Basta recorrer titulares y redes sociales para notarlo: palabras diseñadas para alarmar, indignar o generar sensación de amenaza se repiten a diario. No buscan comprensión ni contexto. Buscan reacción. Y casi siempre la consiguen. El miedo y la rabia capturan atención más rápido que la calma. Esto no es un accidente del ecosistema digital: es una estrategia conocida y eficaz.
El cerebro humano responde con mayor intensidad a lo negativo. Lo amenazante acelera el juicio y reduce la reflexión. Por eso los mensajes que exageran el peligro, el caos o la figura del enemigo funcionan tan bien. Activan emociones primarias y desactivan el pensamiento crítico. Informar pasa a segundo plano; lo central es alterar el estado emocional del ciudadano.
El problema no es hablar de los conflictos reales del país. Colombia tiene heridas abiertas y desafíos complejos. El problema es convertir el miedo en atmósfera permanente. Cuando todo es crisis, todo es urgencia y todo es amenaza, la sociedad entra en modo reactivo. Y una sociedad reactiva es más fácil de conducir que una sociedad que piensa.
Las palabras no son inocentes. Construyen marcos mentales. Repetir de forma sistemática términos como colapso, guerra, desastre o enemigo instala una percepción de peligro continuo. En ese clima, el debate se empobrece, el matiz desaparece y la conversación pública se transforma en confrontación emocional.
Aquí la política encuentra terreno fértil, especialmente en tiempos electorales. No se disputan ideas, se disputan emociones. Se moviliza el temor a perder, la rabia contra el otro, la angustia frente al futuro. El resultado no es ciudadanía deliberante, sino masa emocionalmente activada.

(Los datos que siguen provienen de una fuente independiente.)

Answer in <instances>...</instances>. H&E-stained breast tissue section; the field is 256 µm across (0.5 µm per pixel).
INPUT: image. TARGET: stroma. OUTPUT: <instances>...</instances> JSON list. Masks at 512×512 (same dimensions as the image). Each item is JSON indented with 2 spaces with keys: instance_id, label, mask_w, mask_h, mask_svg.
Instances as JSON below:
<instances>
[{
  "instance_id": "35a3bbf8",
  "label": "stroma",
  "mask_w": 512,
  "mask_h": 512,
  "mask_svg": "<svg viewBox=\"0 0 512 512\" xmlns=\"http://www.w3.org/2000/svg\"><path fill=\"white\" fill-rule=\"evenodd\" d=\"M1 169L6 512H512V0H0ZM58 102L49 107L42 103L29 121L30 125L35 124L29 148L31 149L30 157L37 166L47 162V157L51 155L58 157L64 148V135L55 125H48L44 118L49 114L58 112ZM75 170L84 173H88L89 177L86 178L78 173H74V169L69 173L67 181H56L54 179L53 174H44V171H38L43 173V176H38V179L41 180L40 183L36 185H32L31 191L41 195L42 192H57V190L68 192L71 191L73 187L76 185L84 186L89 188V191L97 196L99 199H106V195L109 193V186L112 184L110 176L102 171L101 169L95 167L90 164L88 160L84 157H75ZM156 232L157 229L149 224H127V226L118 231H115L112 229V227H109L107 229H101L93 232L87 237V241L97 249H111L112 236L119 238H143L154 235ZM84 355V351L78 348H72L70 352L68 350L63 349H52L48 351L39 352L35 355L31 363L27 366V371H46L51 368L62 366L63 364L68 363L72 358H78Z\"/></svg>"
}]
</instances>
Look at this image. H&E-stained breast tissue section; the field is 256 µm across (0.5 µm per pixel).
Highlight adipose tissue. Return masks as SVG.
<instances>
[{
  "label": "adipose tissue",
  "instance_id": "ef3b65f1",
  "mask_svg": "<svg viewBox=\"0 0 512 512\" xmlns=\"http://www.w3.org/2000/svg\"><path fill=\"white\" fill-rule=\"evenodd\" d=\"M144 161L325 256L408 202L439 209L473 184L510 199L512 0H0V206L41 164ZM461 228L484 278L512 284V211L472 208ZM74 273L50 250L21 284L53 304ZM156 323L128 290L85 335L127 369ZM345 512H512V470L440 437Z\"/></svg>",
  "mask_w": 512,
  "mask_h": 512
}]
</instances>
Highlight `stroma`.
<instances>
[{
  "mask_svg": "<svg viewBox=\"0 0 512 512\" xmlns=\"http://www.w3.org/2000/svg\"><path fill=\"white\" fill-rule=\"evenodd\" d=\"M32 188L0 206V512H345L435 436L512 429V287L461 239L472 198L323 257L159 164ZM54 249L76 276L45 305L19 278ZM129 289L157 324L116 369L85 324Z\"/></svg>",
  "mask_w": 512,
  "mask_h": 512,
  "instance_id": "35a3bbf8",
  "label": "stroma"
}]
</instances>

El costo social es alto. La exposición constante a lenguaje alarmista produce cansancio, desconfianza y una sensación de amenaza permanente. Se normaliza el grito, se desprecia la pausa y se vuelve sospechoso quien no reacciona con indignación inmediata. Pensar se vuelve lento; reaccionar, obligatorio.
Este fenómeno no es responsabilidad exclusiva de medios o líderes políticos. También es colectivo. Cada titular compartido sin lectura crítica, cada mensaje amplificado solo porque indigna, fortalece una economía basada en la alteración emocional. Luego nos sorprendemos por la polarización y el desgaste social, como si no participáramos activamente en su reproducción.
La pregunta incómoda es esta: ¿Qué emoción nos están entrenando para sentir?
Colombia no necesita menos verdad ni menos debate. Necesita menos manipulación emocional y más responsabilidad en el uso del lenguaje público. Porque cuando el miedo se convierte en herramienta política, lo que se debilita no es solo el adversario, sino la capacidad colectiva de pensar, decidir y convivir.